REQUIRED WORK:
Your result should be every line of the records below that contains the word "beauty".

==== DATASET EXTRACT

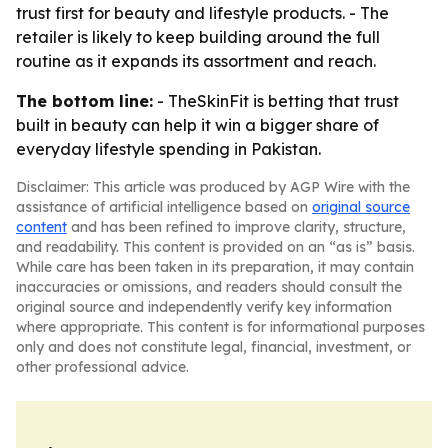
trust first for beauty and lifestyle products. - The
retailer is likely to keep building around the full
routine as it expands its assortment and reach.
The bottom line:
- TheSkinFit is betting that trust
built in beauty can help it win a bigger share of
everyday lifestyle spending in Pakistan.
Disclaimer: This article was produced by AGP Wire with the
assistance of artificial intelligence based on
original source
content
and has been refined to improve clarity, structure,
and readability. This content is provided on an “as is” basis.
While care has been taken in its preparation, it may contain
inaccuracies or omissions, and readers should consult the
original source and independently verify key information
where appropriate. This content is for informational purposes
only and does not constitute legal, financial, investment, or
other professional advice.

========

ANSWER SPACE:
trust first for beauty and lifestyle products. - The
built in beauty can help it win a bigger share of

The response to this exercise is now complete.